### [Source text]
□ □ □ □ □

Tariffs used to be the way this country made money to operate the Federal government. It was also used as a way to protect our industries from foreign competition which used very cheap labor to create goods to be sold to Americans. Sound familiar? As time went on, transportation became more advanced and products from around the world would come into the US from nations but levied with huge tariffs, making them less desirable. By 1913 the US transitioned to the Income Tax, and we no longer had to rely on Tariffs to bring in money to run the government. Tariffs became more of a tool in trade negotiations and not a necessity to keep the business of government running.
The concept of tariffs is simple as is the concept of “free trade”. But what is free trade? Well essentially, it’s zero tariffs by BOTH parties in a trade agreement. Take Britain for example. We would charge them zero in tariffs if they reciprocated. Has it ever happened? Nope. Right now Britain charges the US a 10% tariff which the Trump administration said they will reciprocate. Why is it that in Europe you can buy a Mercedes or a BMW but not a Ford or Chevy? You can certainly buy a Mercedes or a Beemer in the US. Why the double standard? Because many European countries (our allies by the way) have set it up that way and we in the US have just gone along with it like good little lemmings, for a very-long-time.
I’m old enough to remember NAFTA, it was the North American “Free” Trade Agreement that was born in old man Bush’s presidency but was implemented in the Clinton presidency. It was supposed to make trade free between the US, Canada, and Mexico. How did that turn out for us? Again, I’m old enough to remember the 1992 Presidential election and Ross Perot.

□ □ □ □ □

### [Dataset entries]
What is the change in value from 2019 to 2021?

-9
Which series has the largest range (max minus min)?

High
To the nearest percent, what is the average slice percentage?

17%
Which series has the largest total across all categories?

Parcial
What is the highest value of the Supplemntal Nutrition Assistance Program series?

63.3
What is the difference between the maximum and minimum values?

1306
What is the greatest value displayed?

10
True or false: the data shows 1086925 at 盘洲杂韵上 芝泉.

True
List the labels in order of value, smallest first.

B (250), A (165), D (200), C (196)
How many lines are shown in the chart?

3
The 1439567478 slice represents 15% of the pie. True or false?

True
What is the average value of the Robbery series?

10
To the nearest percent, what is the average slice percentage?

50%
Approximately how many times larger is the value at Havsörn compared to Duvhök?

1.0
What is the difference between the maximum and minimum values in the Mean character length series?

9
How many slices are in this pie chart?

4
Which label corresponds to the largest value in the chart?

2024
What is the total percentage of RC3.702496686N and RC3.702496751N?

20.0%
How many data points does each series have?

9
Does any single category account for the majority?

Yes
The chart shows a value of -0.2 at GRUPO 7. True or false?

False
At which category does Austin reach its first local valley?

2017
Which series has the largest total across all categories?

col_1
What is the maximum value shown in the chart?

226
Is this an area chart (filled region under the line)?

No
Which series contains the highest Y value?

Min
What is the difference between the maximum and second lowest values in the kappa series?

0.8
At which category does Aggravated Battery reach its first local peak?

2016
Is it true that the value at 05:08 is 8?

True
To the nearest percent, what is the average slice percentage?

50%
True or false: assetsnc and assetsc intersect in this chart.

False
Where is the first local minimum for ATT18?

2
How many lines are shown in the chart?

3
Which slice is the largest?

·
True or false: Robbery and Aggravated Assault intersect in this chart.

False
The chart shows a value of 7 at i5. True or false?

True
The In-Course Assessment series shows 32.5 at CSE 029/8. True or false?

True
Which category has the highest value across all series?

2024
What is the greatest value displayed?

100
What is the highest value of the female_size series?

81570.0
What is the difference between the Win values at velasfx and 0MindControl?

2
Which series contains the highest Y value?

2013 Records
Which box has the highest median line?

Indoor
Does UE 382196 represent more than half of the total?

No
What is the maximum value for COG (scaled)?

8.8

□ □ □ □ □

### [Task]
Please answer these questions from the text on tariffs:
1. By what year did the US transition to the Income Tax?
2. What tariff does Britain currently charge the US?
3. Between which countries was NAFTA supposed to make trade free?

### [Problem solution]
1. 1913
2. 10%
3. The US, Canada, and Mexico